No shortcuts for Bloomingdale pitcher Kalaf

VALRICO — When Bloomingdale senior right-hander Robby Kalaf takes the mound Saturday against district rival Brandon, he will mark an impressive testament to durability for any high school pitcher: the 50-inning mark.

For most pitchers that’s a season’s worth of work. For Kalaf, there’s still nearly a month left in the regular season.

It will be the second time this season coach Kris Wilken gives Kalaf the ball on four days’ rest. The last time, Kalaf responded with five shutout innings against Wharton.

“He’s the only guy I’ve ever had who I feel like I can turn around on four days’ rest,” Wilken said Tuesday after Kalaf threw five innings in a 3-2 loss to Plant. “I took him out at 82 pitches for a reason.”

Entering this season, Kalaf knew he would have to carry much of the pitching load, so over the summer he was consumed with getting into the best shape of his career.

“My stamina is so much better,” Kalaf said. “I can go 120 pitches every game and be fine. Last year, I’d go four innings and be tired. I just made that my priority over the summer.”

Kalaf’s high school career has had its share of ups and downs.
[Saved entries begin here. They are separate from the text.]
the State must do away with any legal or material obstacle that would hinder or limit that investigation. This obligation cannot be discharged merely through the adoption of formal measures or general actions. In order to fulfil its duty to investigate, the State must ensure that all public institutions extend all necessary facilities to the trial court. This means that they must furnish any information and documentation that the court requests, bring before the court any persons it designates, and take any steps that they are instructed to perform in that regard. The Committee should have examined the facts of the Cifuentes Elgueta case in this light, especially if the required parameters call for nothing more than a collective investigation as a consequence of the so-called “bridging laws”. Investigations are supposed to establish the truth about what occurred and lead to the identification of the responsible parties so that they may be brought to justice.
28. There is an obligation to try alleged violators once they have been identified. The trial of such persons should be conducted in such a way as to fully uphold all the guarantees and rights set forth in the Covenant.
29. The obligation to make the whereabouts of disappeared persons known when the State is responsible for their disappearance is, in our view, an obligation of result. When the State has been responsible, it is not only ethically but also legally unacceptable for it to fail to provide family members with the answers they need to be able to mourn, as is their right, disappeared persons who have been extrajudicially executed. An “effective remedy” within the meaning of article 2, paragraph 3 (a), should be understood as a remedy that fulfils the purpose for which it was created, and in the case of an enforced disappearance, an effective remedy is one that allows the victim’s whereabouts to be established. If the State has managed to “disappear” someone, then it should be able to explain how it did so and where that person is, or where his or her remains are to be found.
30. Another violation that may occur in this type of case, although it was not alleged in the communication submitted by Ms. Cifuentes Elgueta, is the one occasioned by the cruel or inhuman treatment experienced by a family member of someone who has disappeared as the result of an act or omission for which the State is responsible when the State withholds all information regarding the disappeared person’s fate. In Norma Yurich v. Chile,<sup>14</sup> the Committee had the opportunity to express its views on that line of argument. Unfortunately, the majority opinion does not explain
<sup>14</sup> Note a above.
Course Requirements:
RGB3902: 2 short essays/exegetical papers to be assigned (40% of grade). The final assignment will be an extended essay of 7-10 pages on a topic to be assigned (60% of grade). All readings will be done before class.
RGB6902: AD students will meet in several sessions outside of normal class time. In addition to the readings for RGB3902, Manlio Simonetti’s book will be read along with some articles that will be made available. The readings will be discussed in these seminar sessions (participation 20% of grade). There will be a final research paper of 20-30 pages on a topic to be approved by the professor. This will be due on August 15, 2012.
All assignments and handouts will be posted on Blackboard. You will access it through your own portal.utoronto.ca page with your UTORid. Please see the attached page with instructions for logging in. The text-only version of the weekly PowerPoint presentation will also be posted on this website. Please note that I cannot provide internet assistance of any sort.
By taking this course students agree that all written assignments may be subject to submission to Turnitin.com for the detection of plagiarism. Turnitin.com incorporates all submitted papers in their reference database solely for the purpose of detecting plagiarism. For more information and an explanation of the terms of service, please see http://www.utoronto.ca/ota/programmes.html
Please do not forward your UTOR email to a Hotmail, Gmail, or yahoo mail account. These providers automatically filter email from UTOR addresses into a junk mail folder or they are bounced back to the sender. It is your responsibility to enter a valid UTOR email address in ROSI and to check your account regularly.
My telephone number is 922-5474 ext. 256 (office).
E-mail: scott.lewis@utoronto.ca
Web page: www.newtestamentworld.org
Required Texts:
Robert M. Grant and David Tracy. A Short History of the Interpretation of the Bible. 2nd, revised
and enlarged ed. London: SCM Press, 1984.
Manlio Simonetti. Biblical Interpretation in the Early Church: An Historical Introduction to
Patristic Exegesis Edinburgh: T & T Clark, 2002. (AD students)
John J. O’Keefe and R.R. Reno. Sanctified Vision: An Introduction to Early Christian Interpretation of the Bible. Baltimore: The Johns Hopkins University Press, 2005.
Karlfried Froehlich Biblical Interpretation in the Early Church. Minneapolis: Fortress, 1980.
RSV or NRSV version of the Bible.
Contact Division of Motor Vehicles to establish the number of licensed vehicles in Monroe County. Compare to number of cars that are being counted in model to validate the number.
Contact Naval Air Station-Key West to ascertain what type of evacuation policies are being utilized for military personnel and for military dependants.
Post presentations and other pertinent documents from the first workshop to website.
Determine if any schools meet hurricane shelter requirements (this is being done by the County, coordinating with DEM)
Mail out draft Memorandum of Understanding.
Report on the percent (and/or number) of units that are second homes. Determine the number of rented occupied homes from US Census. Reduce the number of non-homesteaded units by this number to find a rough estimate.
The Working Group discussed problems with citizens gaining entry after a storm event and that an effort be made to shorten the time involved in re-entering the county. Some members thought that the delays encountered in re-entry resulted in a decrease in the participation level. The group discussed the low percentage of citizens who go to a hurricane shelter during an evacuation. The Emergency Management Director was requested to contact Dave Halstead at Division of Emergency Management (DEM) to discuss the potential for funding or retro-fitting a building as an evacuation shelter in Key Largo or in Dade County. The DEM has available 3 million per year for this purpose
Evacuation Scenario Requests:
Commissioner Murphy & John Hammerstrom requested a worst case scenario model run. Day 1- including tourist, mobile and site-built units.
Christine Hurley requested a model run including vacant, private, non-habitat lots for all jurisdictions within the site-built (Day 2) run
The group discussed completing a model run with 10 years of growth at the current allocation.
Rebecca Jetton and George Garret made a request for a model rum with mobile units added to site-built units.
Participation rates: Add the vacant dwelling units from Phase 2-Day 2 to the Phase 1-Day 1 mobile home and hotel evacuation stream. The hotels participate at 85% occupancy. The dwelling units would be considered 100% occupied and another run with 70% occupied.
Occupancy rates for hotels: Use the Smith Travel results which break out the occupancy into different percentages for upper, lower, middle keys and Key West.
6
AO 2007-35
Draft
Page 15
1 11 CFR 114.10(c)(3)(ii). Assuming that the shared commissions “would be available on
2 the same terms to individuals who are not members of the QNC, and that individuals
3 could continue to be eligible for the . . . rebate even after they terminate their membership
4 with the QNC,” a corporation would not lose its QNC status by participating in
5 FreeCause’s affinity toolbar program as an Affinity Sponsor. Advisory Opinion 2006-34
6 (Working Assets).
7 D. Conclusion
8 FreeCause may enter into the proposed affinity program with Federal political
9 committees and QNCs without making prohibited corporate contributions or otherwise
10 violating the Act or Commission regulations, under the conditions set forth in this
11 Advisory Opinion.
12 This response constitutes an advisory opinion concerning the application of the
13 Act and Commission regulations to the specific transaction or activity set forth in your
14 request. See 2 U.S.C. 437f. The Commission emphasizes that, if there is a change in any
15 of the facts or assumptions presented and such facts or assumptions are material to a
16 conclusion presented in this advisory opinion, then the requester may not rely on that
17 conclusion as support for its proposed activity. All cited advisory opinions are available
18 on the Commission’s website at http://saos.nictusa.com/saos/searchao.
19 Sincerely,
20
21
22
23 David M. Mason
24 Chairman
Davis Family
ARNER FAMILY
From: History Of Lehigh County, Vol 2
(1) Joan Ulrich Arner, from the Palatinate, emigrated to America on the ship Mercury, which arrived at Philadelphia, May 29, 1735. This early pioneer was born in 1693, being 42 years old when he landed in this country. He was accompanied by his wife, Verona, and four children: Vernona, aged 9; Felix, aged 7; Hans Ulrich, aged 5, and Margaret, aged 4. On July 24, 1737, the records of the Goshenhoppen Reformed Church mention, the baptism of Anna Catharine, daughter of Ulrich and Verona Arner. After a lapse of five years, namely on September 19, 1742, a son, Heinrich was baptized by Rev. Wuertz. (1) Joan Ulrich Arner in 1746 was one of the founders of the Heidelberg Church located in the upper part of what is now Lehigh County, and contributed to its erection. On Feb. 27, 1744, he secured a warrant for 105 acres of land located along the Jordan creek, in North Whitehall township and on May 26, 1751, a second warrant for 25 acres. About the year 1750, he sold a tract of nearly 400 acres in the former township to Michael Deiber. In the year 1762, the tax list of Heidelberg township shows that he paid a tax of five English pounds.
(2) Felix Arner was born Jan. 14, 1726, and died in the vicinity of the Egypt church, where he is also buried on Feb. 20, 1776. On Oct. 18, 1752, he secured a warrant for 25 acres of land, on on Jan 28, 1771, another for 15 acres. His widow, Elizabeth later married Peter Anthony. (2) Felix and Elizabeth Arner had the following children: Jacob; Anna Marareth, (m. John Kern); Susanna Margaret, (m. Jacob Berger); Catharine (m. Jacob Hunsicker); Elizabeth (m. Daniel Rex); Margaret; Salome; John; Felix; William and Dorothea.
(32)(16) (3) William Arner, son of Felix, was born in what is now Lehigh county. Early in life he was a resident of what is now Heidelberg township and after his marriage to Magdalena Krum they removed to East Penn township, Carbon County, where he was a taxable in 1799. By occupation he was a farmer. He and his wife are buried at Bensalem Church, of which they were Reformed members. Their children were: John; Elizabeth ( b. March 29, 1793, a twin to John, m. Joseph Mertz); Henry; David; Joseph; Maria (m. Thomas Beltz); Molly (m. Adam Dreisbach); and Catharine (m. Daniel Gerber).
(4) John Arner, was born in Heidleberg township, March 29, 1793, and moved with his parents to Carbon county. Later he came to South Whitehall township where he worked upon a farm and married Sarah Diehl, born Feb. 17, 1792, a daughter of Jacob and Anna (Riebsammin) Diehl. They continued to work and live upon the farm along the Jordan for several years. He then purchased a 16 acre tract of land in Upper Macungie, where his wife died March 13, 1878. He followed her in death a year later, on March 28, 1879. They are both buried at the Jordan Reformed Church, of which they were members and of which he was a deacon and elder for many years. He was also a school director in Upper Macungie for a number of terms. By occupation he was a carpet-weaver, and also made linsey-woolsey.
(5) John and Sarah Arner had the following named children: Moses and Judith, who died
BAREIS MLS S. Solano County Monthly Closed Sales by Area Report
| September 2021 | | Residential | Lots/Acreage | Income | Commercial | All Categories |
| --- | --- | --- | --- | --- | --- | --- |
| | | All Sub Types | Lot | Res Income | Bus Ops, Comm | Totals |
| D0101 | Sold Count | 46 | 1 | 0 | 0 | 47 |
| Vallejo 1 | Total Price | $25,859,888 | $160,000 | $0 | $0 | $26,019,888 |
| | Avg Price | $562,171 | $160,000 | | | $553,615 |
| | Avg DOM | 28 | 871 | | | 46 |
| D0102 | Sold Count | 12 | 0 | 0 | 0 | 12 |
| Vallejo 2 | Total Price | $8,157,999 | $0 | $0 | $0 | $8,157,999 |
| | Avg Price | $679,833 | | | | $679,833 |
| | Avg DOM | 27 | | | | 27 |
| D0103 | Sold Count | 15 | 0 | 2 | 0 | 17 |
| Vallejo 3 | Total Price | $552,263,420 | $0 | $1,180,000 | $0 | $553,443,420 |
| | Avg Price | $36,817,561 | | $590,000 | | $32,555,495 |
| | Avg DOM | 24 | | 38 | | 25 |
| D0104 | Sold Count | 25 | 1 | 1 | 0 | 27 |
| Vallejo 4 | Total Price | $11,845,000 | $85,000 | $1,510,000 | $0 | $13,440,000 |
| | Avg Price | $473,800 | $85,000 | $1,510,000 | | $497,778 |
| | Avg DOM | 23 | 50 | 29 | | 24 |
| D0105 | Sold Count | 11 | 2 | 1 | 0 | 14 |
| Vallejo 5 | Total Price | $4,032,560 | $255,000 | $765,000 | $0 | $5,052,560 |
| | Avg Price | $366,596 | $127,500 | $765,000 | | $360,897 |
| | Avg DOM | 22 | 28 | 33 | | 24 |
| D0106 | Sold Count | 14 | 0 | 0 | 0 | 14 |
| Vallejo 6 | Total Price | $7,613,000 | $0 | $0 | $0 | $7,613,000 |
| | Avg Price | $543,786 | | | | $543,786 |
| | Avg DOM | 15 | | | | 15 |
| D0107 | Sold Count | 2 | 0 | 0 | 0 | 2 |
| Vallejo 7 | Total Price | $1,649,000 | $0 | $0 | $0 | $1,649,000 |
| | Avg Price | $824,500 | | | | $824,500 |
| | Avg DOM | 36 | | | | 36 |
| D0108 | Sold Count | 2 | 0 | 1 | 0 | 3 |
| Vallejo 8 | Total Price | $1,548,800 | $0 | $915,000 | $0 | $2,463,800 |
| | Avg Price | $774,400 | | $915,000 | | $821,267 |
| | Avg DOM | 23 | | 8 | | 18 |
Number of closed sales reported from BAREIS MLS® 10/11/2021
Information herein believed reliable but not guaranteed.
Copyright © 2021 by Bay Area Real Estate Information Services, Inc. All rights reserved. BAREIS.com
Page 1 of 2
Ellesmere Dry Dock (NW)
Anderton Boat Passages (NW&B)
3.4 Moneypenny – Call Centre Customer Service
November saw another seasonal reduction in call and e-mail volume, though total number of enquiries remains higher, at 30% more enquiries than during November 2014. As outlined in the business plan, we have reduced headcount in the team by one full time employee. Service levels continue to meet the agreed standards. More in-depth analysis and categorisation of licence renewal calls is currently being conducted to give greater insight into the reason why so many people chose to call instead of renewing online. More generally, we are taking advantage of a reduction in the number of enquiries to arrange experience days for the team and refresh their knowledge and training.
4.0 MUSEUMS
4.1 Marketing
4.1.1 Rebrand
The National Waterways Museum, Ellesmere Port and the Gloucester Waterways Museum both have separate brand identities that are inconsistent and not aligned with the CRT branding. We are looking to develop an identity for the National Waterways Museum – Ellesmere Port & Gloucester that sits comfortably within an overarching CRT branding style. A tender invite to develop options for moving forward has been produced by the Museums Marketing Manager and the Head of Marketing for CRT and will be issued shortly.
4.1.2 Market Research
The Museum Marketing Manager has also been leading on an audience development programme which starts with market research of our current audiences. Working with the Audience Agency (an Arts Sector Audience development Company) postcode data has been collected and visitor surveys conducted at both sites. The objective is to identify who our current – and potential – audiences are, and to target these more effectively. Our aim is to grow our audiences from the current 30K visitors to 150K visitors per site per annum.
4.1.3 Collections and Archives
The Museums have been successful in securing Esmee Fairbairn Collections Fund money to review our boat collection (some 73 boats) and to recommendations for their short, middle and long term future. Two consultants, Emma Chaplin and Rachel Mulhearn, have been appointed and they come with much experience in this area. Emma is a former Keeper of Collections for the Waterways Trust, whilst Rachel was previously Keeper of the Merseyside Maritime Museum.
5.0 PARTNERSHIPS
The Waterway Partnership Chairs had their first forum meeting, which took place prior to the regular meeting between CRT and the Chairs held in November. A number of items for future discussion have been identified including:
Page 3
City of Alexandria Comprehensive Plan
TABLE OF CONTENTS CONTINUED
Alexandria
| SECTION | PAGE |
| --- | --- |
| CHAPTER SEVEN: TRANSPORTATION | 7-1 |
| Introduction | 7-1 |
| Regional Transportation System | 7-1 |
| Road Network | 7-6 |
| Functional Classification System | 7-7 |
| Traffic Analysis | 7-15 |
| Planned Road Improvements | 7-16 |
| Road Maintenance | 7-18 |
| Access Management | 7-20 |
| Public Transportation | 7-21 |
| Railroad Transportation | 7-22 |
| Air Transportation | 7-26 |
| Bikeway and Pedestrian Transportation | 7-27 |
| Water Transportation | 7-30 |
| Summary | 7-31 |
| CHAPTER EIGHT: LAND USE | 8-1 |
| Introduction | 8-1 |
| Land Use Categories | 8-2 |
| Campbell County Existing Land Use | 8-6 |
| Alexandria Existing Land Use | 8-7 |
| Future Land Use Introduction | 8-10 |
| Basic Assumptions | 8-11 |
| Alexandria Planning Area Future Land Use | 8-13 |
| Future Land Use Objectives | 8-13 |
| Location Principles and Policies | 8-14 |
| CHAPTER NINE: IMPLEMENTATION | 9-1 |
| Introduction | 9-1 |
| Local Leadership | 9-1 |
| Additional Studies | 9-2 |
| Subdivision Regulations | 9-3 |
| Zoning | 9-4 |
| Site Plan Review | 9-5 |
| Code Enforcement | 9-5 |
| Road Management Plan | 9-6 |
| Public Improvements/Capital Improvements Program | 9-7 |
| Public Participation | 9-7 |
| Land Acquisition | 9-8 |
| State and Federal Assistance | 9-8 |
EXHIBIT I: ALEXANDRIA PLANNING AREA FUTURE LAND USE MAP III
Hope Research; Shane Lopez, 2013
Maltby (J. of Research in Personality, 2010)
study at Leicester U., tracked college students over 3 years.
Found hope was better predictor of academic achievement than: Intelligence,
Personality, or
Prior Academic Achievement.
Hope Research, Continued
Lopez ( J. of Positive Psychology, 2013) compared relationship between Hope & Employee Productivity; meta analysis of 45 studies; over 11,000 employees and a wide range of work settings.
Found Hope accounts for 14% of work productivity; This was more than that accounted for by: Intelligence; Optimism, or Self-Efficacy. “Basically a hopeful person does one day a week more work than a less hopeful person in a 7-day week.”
As a sophomore, he threw 22/3 shutout relief innings against eventual Class 5A state qualifier Plant in the Bulls’ regular-season opener.

“I kind of got a big head,” Kalaf said. “I didn’t think I had to work.”

Then last year was a seasonlong struggle with mechanical issues, Wilken said, in which Kalaf couldn’t keep the ball down. “We had to take him to the complete other side of the pendulum and bring him back,” the coach said.

Those physical and mental struggles have made the 5-foot-11 Kalaf — who has signed with State College of Florida, Manatee-Sarasota — the pitcher he is today.

“It shows how far I’ve come,” Kalaf said with a smile. “If I don’t do what I need to, I know I’m going to be struggling on the mound. I know that if I don’t put the time in, I’m going to be garbage out here.”

He began this season with a streak of 292/3 innings without allowing an earned run and starting the year 3-0, highlighted by a complete-game win over district rival Brandon.

In his next outing seven days later, he struck out 11 and threw another complete game in a narrow 2-0 loss to Alonso and ace Jose Fernandez. And Kalaf’s 59 strikeouts trail only Fernandez in the county.

Considering the fact that Bloomingdale plays with county powers Alonso, Brandon and Plant in arguably the bay area’s most competitive district, Kalaf’s role will be even more important as the district tournament approaches.

Wilken isn’t too worried. He likes the ace he has up his sleeve.

“If someone could just see how he’s going to handle the next four days,” Wilken said Tuesday. “He could not come to practice and I know what he’s doing. If I tell him he needs to run 30 minutes, he will bring the stopwatch back at 40 minutes.

“If I have the chance to give him the ball, I’m giving him the ball.”